» Exercises
1 – Write out everything in the Kalman filter summary from "The Kalman filter is" down to "the marginal likelihood.".
2 – Extend the piece on the Kalman filter, picking up right after its last sentence.

The Kalman Filter

Summary

The Kalman filter is the closed-form solution to the Bayesian filtering equations for a linear-Gaussian state-space model. Every distribution stays Gaussian, so the filter propagates only a mean ${\mathbf{m}}_k$ and covariance ${\mathbf{P}}_k$ through a two-step recursion: a prediction step that pushes the state forward through the dynamics, and an update step that corrects it with the new measurement via the Kalman gain ${\mathbf{K}}_k$ and the innovation ${\mathbf{v}}_k$. It runs at constant cost per time step and is the forward pass feeding both The RTS Smoother and the marginal likelihood.

» Raw data

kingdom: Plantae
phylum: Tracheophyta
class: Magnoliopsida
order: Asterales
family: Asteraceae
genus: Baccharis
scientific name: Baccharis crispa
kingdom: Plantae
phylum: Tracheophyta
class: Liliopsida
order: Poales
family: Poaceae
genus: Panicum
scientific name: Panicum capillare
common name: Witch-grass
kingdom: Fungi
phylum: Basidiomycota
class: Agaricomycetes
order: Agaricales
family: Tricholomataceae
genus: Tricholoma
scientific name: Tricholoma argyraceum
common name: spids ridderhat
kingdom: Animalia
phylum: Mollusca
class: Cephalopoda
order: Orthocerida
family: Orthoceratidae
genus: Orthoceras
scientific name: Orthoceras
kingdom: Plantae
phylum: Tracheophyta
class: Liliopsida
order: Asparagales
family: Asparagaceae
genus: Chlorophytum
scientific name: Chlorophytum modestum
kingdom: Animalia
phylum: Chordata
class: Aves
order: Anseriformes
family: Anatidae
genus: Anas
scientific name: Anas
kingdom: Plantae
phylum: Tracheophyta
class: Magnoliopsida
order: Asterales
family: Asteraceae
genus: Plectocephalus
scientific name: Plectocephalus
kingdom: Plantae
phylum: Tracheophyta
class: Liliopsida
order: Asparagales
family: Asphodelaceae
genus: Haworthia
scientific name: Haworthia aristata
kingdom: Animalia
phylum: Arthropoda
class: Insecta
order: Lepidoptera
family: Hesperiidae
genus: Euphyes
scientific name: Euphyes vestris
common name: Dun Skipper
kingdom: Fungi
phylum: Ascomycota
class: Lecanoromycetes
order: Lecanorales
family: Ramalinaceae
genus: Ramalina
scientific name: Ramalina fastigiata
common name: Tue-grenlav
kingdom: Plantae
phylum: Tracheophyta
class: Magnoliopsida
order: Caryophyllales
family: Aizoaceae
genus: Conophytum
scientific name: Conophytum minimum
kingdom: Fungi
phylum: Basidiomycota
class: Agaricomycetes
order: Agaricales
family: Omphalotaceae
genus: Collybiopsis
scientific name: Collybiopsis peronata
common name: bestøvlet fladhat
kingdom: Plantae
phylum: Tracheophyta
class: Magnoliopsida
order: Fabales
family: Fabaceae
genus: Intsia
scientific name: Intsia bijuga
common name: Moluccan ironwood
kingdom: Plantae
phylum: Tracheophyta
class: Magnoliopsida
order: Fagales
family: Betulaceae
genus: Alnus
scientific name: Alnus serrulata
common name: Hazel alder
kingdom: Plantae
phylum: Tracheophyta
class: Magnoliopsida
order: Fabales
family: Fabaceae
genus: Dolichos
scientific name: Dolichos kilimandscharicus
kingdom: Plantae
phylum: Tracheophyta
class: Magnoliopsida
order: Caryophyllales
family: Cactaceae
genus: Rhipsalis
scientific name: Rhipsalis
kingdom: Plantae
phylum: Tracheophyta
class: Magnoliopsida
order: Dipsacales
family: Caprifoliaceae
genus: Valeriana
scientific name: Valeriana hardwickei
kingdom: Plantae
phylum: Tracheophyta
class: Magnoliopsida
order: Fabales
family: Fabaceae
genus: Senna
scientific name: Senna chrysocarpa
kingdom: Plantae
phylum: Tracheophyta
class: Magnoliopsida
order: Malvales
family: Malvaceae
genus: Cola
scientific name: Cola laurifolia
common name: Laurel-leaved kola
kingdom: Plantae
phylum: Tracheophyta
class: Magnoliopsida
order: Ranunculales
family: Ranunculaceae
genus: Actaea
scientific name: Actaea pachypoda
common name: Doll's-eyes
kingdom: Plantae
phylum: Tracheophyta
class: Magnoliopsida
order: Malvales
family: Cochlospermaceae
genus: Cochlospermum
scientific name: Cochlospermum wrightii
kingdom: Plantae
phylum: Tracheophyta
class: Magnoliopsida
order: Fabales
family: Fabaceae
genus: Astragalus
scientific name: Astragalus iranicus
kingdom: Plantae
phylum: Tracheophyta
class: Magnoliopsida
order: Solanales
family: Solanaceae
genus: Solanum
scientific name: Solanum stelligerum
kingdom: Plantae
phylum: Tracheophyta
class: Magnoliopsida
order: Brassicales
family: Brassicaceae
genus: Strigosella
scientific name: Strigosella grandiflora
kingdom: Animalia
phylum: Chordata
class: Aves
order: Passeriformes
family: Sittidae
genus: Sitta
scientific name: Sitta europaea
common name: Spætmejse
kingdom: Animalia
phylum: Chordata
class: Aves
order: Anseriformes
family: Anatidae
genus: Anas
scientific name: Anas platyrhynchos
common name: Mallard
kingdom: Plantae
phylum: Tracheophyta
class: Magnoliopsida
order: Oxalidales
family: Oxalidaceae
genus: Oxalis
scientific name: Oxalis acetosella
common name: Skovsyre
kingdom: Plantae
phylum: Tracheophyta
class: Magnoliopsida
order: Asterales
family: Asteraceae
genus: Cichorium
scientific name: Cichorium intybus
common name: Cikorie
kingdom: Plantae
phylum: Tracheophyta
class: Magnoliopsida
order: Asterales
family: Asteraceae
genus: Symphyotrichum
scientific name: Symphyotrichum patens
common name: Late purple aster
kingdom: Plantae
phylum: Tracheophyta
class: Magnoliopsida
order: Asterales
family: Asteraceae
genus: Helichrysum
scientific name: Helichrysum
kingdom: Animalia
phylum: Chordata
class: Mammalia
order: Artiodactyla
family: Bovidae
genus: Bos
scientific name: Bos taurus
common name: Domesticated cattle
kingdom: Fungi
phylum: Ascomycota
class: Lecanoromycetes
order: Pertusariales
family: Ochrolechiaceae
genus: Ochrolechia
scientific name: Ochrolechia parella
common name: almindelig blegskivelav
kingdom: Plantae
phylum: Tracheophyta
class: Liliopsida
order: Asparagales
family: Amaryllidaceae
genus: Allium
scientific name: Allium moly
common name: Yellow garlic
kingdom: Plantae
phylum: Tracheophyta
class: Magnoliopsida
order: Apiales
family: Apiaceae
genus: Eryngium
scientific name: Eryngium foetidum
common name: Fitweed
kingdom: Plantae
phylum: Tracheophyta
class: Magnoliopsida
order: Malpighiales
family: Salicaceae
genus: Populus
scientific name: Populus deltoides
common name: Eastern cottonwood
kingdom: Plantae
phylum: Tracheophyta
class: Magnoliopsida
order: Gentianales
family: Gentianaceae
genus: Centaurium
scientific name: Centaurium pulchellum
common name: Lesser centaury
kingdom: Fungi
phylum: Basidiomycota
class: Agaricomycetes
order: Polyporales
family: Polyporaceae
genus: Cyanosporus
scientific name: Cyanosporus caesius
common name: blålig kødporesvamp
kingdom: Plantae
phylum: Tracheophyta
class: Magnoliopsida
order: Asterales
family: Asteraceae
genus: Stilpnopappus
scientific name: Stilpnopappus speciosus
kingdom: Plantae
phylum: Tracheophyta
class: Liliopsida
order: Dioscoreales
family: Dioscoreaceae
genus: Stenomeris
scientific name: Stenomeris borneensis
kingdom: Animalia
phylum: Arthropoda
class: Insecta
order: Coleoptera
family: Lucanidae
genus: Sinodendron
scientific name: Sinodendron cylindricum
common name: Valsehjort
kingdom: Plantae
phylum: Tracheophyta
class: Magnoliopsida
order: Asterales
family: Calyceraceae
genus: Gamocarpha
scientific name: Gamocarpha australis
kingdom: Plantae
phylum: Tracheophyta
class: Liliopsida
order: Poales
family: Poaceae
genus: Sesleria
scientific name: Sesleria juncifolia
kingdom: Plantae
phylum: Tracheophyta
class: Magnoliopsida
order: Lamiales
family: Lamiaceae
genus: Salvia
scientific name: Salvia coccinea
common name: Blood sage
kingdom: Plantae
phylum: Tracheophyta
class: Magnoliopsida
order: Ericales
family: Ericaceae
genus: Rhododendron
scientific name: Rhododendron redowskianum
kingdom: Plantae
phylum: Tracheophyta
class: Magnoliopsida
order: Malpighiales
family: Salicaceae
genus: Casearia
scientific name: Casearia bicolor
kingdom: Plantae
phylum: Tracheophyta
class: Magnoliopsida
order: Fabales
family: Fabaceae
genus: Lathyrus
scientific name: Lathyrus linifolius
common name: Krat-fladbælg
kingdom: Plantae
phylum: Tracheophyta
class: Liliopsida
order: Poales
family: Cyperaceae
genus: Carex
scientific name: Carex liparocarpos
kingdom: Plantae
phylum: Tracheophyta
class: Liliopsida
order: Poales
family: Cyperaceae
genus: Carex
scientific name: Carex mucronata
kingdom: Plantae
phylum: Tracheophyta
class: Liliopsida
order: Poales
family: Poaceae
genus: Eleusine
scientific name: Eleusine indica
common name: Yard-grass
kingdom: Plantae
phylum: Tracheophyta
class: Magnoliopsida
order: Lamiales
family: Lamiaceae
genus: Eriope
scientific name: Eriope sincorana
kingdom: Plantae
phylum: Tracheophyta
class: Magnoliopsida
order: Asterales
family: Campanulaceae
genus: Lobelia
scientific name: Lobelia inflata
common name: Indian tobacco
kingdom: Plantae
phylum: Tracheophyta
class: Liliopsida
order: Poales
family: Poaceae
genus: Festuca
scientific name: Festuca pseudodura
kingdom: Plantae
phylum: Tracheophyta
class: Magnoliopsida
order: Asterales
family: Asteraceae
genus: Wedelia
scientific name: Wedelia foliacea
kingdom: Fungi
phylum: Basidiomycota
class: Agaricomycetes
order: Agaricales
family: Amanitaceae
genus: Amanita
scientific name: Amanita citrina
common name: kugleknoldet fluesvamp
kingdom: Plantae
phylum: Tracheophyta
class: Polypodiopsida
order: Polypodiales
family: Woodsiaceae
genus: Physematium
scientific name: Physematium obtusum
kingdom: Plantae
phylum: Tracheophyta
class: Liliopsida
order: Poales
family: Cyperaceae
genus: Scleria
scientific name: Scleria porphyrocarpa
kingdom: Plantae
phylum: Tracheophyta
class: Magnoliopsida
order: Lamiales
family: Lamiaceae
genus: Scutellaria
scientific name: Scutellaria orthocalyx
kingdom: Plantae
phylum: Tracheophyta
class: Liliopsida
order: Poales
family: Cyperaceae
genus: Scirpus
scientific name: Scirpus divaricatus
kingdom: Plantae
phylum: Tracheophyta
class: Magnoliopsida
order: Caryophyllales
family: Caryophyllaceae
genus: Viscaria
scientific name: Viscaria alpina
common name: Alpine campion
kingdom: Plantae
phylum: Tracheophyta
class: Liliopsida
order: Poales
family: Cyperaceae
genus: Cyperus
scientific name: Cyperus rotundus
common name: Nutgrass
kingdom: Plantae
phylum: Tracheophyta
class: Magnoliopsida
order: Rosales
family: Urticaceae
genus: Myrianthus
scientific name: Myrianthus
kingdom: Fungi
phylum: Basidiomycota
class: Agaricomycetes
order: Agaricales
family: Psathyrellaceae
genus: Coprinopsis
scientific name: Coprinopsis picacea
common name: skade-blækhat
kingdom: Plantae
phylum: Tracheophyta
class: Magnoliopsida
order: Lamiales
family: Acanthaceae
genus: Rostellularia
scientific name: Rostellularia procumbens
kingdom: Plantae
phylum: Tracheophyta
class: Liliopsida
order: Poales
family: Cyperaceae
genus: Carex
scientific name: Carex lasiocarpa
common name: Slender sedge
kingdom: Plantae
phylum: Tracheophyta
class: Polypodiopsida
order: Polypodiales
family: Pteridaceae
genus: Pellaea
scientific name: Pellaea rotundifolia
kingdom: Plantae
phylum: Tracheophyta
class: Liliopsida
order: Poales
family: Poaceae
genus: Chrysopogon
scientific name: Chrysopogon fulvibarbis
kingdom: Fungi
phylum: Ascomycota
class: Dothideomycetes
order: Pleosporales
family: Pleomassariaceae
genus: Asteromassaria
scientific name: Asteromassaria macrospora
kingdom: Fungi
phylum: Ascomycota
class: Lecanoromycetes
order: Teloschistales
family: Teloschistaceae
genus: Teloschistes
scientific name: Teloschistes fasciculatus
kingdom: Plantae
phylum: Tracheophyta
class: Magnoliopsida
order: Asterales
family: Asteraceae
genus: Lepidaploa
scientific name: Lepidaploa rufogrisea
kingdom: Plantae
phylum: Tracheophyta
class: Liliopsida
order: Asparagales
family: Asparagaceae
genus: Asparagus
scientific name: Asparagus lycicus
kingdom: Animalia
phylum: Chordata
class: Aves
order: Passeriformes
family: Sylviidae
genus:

» Answers by task
1 –
The Kalman filter is the closed-form solution to the Bayesian filtering equations for a linear-Gaussian state-space model. Every distribution stays Gaussian, so the filter propagates only a mean ${\mathbf{m}}_k$ and covariance ${\mathbf{P}}_k$ through a two-step recursion: a prediction step that pushes the state forward through the dynamics, and an update step that corrects it with the new measurement via the Kalman gain ${\mathbf{K}}_k$ and the innovation ${\mathbf{v}}_k$. It runs at constant cost per time step and is the forward pass feeding both The RTS Smoother and the marginal likelihood.

2 –
Overview

Bayesian filtering computes the filtering distribution $p({\mathbf{x}}_k\mid {\mathbf{y}}_{1:k})$ — the posterior of the current state given all measurements up to now. The general recursion (Särkkä Thm. 4.1) alternates a Chapman–Kolmogorov prediction and a Bayes-rule update. For linear-Gaussian models these reduce to matrix algebra on $({\mathbf{m}}_k,{\mathbf{P}}_k)$.

Main Content

Theorem: Bayesian filtering equations (Särkkä Thm. 4.1)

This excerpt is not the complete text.